Technology as the True Differentiator

If consolidation provides scale, technology provides Edme its edge.

Radhakrishnan was unequivocal in calling out one of the industry’s biggest inefficiencies—manual data handling in large corporate health insurance programs.

“A single corporate health policy can cover 100,000 employees and nearly 400,000 lives when you include families. Even today, most of this is managed on Excel sheets,” he explained.

Edme has replaced this fragmented approach with an in-house, AI-enabled platform that directly integrates insurers, TPAs, and client HRMS systems—eliminating manual intervention and data silos.

“We’ve moved this entire ecosystem out of Excel and into a live system,” he said.
“Nobody else is doing this today. Most of our competitors are six months to two years behind us.”

Interestingly, the platform was built by talent drawn from consumer technology companies rather than traditional insurance backgrounds—bringing a fundamentally different design philosophy. The system is also not static.

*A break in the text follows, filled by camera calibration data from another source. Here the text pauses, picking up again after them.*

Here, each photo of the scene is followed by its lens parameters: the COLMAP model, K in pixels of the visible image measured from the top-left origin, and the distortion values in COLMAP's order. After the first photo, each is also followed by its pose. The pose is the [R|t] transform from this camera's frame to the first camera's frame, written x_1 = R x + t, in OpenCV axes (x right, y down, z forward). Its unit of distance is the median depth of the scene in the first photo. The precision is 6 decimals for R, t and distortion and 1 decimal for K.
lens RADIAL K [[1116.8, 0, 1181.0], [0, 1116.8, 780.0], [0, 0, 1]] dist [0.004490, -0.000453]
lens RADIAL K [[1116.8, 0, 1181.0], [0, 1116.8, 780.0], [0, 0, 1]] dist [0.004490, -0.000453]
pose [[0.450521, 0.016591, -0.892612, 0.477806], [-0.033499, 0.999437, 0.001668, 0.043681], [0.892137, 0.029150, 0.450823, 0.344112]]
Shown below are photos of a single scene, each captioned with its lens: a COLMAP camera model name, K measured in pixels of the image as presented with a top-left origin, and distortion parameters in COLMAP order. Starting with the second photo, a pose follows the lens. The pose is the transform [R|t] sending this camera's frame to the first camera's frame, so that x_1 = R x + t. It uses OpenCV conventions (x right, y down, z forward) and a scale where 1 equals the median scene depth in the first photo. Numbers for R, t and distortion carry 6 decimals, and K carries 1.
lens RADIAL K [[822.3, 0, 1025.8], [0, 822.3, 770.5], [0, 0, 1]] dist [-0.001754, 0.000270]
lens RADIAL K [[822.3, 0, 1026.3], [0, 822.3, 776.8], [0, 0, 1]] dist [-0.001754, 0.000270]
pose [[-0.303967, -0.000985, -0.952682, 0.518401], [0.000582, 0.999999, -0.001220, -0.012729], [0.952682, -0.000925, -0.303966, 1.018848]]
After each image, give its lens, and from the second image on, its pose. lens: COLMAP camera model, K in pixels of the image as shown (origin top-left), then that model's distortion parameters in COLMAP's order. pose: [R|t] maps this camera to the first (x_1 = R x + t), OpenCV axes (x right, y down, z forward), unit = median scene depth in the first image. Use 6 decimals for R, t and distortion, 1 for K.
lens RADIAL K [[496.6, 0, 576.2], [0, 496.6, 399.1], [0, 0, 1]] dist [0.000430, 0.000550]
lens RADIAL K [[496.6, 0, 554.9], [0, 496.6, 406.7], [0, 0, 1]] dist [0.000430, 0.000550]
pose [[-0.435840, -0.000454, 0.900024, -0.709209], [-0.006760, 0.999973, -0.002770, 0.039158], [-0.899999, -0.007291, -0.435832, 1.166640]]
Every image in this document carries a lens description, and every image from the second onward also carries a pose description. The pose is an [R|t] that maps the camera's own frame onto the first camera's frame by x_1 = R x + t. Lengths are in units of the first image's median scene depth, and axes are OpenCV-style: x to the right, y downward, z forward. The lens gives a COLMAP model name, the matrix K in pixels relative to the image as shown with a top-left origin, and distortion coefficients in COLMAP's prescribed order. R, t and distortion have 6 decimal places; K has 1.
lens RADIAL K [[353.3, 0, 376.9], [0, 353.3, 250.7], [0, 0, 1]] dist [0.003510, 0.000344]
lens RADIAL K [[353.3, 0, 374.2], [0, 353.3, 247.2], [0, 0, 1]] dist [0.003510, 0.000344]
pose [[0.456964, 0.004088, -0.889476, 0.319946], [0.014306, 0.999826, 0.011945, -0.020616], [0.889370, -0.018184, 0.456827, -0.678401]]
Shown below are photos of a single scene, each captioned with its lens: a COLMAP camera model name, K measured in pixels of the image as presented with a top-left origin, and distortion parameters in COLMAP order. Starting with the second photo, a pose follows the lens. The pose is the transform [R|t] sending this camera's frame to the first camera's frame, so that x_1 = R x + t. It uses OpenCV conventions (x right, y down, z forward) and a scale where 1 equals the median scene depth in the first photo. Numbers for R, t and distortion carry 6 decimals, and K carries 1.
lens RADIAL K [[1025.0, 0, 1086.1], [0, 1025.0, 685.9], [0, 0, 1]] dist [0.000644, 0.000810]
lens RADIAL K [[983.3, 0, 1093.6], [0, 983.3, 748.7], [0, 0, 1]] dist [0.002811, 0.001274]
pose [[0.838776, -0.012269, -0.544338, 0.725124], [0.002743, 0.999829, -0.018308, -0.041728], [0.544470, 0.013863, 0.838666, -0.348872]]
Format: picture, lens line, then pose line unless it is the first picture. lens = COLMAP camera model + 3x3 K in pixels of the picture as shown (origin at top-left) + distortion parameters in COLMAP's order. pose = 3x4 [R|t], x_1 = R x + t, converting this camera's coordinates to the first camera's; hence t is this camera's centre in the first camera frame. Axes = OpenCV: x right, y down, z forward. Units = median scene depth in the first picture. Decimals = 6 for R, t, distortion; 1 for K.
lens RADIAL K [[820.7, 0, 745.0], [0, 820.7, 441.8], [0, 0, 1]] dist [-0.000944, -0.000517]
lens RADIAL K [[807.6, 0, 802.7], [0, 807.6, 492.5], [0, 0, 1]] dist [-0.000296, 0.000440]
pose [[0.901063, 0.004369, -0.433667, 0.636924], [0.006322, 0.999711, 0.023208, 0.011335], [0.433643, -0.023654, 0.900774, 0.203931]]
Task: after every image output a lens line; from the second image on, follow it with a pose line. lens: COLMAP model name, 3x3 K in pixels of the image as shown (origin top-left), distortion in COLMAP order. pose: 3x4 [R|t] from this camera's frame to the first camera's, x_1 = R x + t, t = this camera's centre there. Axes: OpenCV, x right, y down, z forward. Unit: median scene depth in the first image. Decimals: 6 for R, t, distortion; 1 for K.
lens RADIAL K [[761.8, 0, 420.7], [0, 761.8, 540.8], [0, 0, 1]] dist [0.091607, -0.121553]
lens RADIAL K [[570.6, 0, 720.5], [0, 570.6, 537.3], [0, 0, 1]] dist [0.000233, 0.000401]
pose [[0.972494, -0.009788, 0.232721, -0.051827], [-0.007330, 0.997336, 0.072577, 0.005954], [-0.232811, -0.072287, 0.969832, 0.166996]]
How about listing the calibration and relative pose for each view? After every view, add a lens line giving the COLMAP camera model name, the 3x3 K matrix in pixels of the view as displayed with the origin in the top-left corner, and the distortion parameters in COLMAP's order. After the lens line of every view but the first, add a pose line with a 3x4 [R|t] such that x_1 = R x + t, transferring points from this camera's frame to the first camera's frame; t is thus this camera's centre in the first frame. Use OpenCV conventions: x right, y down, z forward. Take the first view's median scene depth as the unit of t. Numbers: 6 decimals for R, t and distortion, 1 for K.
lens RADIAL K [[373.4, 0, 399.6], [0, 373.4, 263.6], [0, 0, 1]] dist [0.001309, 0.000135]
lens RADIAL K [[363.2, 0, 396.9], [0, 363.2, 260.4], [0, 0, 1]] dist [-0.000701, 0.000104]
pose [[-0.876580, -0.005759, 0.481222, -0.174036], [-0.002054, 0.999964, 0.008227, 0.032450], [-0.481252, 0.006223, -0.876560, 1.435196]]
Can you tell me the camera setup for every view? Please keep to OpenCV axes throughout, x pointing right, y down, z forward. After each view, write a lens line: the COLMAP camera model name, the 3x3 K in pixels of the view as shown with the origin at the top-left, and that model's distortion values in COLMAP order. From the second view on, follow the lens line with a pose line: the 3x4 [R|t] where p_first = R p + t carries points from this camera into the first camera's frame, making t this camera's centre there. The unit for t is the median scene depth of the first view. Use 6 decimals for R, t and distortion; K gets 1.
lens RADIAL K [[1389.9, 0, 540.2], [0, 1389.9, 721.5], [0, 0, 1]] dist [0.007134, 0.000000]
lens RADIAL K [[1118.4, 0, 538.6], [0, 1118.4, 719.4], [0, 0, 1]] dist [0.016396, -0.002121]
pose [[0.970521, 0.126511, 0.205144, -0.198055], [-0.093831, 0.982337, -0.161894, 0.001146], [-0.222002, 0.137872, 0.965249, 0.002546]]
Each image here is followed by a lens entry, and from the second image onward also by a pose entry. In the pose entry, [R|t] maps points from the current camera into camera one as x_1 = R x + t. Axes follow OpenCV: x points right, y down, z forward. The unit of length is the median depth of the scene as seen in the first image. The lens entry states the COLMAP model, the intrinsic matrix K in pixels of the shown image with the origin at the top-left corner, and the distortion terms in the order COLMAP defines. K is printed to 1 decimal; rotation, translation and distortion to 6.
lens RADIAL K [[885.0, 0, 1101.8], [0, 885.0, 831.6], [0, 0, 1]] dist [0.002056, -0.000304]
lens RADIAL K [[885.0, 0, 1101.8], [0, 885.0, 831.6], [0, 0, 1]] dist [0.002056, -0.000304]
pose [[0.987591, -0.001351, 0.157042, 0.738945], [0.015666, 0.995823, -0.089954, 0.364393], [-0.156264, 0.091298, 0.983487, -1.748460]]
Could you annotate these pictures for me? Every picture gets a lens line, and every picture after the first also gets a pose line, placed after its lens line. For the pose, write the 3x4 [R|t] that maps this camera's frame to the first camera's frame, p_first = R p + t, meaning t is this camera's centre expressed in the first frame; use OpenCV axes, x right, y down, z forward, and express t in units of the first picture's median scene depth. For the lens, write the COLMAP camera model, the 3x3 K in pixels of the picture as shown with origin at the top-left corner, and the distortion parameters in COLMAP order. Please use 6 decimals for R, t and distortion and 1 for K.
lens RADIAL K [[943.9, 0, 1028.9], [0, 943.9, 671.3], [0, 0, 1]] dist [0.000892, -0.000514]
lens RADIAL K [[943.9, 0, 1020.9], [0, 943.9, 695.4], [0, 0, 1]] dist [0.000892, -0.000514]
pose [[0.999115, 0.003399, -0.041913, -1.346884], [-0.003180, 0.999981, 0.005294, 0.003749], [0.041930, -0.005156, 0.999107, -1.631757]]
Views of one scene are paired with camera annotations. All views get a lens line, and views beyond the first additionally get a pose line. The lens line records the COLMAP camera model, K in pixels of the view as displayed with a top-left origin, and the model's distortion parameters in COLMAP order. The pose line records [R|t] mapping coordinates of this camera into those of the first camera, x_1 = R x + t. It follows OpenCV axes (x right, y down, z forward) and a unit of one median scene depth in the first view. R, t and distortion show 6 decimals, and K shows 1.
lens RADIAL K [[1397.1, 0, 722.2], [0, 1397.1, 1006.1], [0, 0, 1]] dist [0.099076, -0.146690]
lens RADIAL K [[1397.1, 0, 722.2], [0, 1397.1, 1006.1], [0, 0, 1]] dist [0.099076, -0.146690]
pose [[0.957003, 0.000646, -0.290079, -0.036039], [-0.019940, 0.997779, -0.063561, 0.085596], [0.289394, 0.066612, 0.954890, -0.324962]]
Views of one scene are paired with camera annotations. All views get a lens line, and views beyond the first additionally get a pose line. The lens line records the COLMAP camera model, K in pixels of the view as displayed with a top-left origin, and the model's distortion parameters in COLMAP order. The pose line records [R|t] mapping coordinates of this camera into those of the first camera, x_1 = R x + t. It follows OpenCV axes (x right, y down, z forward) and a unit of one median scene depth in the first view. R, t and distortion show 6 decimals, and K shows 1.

“We relaunch and upgrade the platform every year. It’s a living product,” Radhakrishnan noted.

From Two-Wheelers to Satellites—and Beyond

Edme’s portfolio reflects the breadth of India’s evolving risk landscape. The firm operates across conventional lines such as property, construction, and oil & gas—where it is already among the largest brokers in the country.

But its real differentiation lies in newer, unconventional covers.

“We insure everything from two-wheelers to satellites,” Radhakrishnan said with a smile.

One fast-emerging area is climate risk insurance, which protects businesses against non-traditional, climate-linked losses not covered by standard policies.

He cited an example:

“A burger company once suffered massive losses because lettuce crops failed due to weather conditions. That risk can now be insured.”

Edme is also working on specialised covers for the gig economy and crop risks outside government-backed schemes like PMFBY—such as insuring potato farmers against soil moisture variations.

Reading the Market: What Lies Ahead

On industry dynamics, Radhakrishnan offered a nuanced outlook. Falling reinsurance rates globally are expected to soften property insurance pricing in India. Group health insurance, however, is under pressure.

“Group health rates will go up because losses are mounting. Individual health insurance will also continue to rise due to health inflation,” he observed.

Yet, the long-term story remains overwhelmingly positive.

India’s insurance penetration has grown from under 2% of GDP a decade ago to around 3.5% today. According to Radhakrishnan, this is only the beginning.

“With asset creation increasing alongside GDP growth, insurance growth is inevitable,” he said.
“We should be closer to 5–6% penetration over the next decade—and that would be phenomenal given the size of our economy.”

A Decade of Opportunity

As India builds infrastructure, digitises its economy, and grapples with new-age risks—from climate volatility to platform-driven work—insurance broking is no longer a back-office function. It is becoming a strategic enabler.

Edme’s bet is clear: combine scale, deep domain expertise, and cutting-edge technology to not just participate in this growth, but shape it.

“The next decade will be extremely good for the insurance segment,” Radhakrishnan concluded.

For Edme, that decade appears to have already begun.